Point of view is something all beginning writers struggle with. It is simply a matter of letting the reader know who they are in the story. Imagine you are playing a role in a film. This is who you are, this is what you see, and this is how you feel about it, and what you understand is going on in the scene. How you choose to convey all this to your reader, to make him part of the story, is the point of view. You have to decide how you’re going to do this. There are a lot of choices and it can get pretty confusing. In the last two blogs I’ve only told you how I’ve dealt with this, with some success, with two of them, Interior Monologue and Omniscient. I’m also a beginning author, not an expert and only sharing my experience.
Most of us write in third person POV. You pick out your main character and see the action through their eyes. You let the reader know in the first line or two of the chapter who that person is and can establish how they feel about themselves and the world around them. This is where “show, don’t tell” comes in. You don’t say: “she saw him and was frightened.” You say: “The menace reflected in his eyes and the way his fists clenched made her heart pound.”
The good news is that there is an expert who has written a series of books that not only explain POV, but the entire craft of writing. Her name is Dr. Angela Hunt. There are seven short, easy to read books in the series titled,Writing Lessons From The Front. The first book is about plot, the second about creating characters, the third about point of view, the fourth is titledTracking Down the Weasel Words.
Weasel words? All beginning writers do it. We use too many words to describe a scene or make a point. A very wise mentor of mine, Dusty Richards, who is a member of my writing group and has published at least a hundred and forty western novels, puts it this way, “You have to have something happening on every page.” Dr. Hunt tells you how to find all those extra words and get rid of them to keep the action flowing.
The fifth book is Evoking Emotion, or how to keep your readers hooked on reading. She tells you how. The sixth book is Planning and Process, or all that stuff you must do before you get around to writing, and the seventh book is Tension on the Line. You have six seconds to hook your reader on the first page and you have to keep that tension going throughout the book. This might be the most important book in the series, but you need them all if you’re going to be a writer.

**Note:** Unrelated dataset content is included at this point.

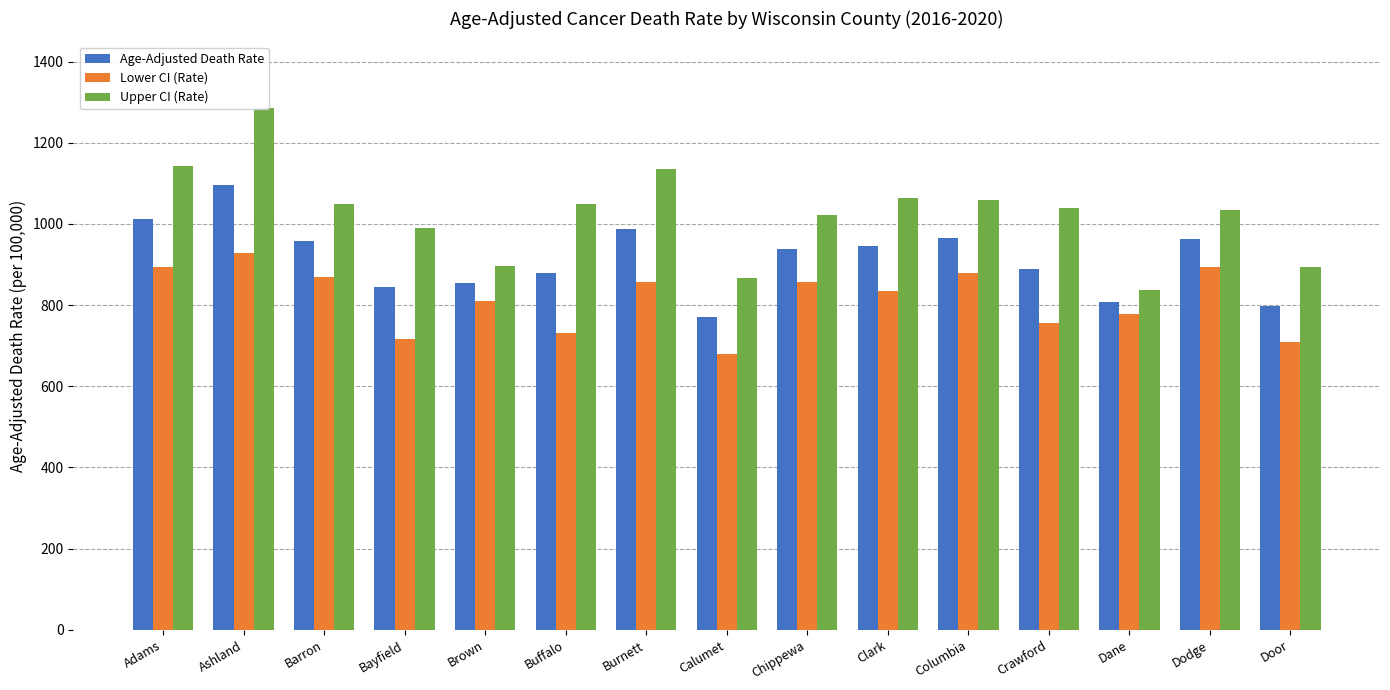

Which has a higher value, Calumet or Door?

Door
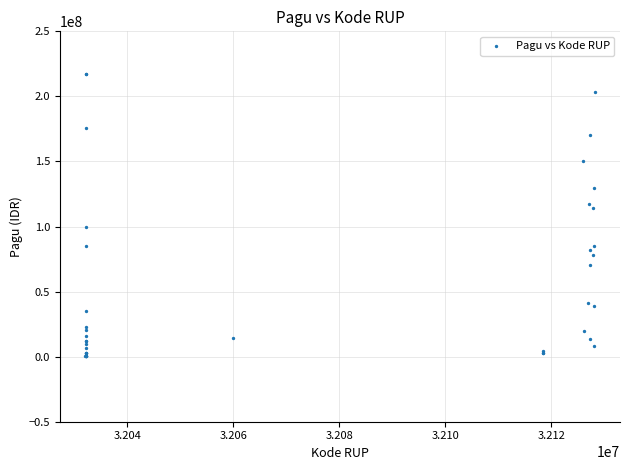

What Y value in the scatter plot is closest to 108830000?

114296000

The entire series is very affordable as e-books, but if you can choose only one, make it Point of View. Dr. Hunt’s easy, conversational style not only takes the mystery out of the subject, but gives you the freedom to experiment using more than one point of view in a scene or a chapter.
In my western romance, Maddie’s Choice, I used two POVs. Maddie is from New York, a writer, and she has a smart mouth and a sense of humor. Gideon, the male protagonist, is a bitter, disillusioned war veteran, suffering from PTSD. His voice and approach to Maddie’s shenanigans keeps the pace and the humor flowing.
Learn the rules, understand the reasons for them, then go your own way. Rules were made to be broken, as Dr. Hunt says.